REQUIRED ACTIONS:
1. Revise the Haskell consecutive-pairs thread from "The problem with" to "reaches the end.", inclusive, giving that stretch again with "attempt" replaced by "try".
2. Carry on the Haskell consecutive-pairs thread, starting right after its final sentence.

SELECTED TEXT:
Consecutive pairs with recursion on haskell

Question

I have this code:

pairs :: [a] -> [(a,a)]
pairs [] = []
pairs xs = zip xs (tail xs)

An example of what this code does:

> pairs "hey"
[('h','e'),('e','y')]
> pairs [1..7]
[(1,2),(2,3),(3,4),(4,5),(5,6),(6,7)]

I was wondering how to do this in recursive ways. I tried this,

pairs (x:xs) = (x,head xs): pairs xs

but it failed with the following exception

> pairs [1..7]
[(1,2),(2,3),(3,4),(4,5),(5,6),(6,7),(7,*** Exception: Prelude.head: empty list

Answer 1

The problem with your attempt is that it assumes xs to have at least one element or, in other words, the whole input (x:xs) to have at least two elements, so it fails when it reaches the end.

DATASET SECTION:
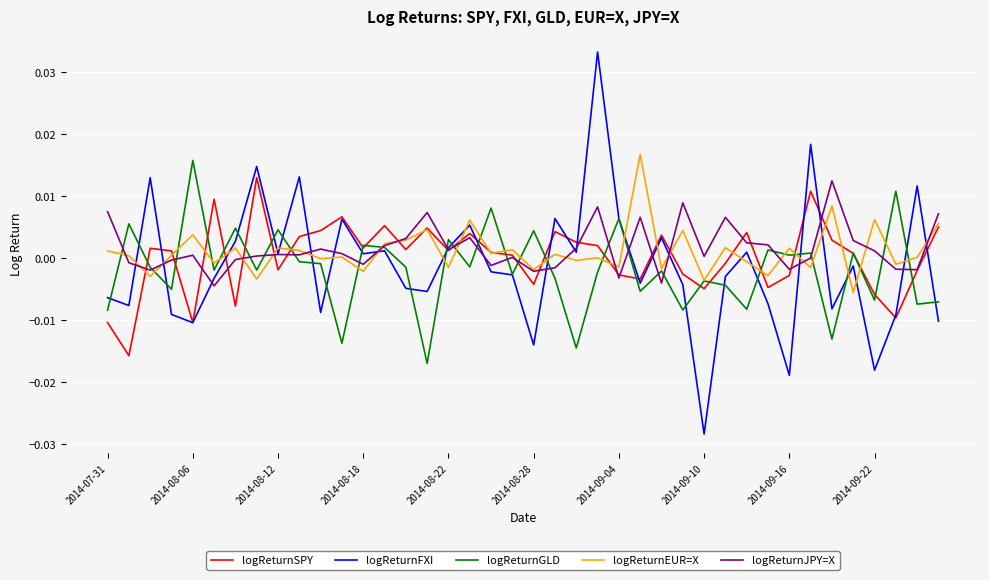

Which series has the widest spread of values?

logReturnFXI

SET OF ANSWERS:
1.
The problem with your try is that it assumes xs to have at least one element or, in other words, the whole input (x:xs) to have at least two elements, so it fails when it reaches the end.

2.
You can solve this by writing a special case for the one-element list before the "normal" case you've already written:

pairs :: [a] -> [(a,a)]
pairs [_] = []
pairs (x:xs) = (x,head xs):pairs xs

if you also need it to work on empty lists, then you need to keep also the pairs [] = [] case.¹

(¹) Honestly, when I wrote the answer, I had already forgotten you were trying to emulate zip xs (tail xs)², so I haven't included the case for [] input.

(²) By the way, you really don't need pairs [] = [] in your zip version of the function, because zip xs (tail xs) works well with the empty list too, thanks to laziness.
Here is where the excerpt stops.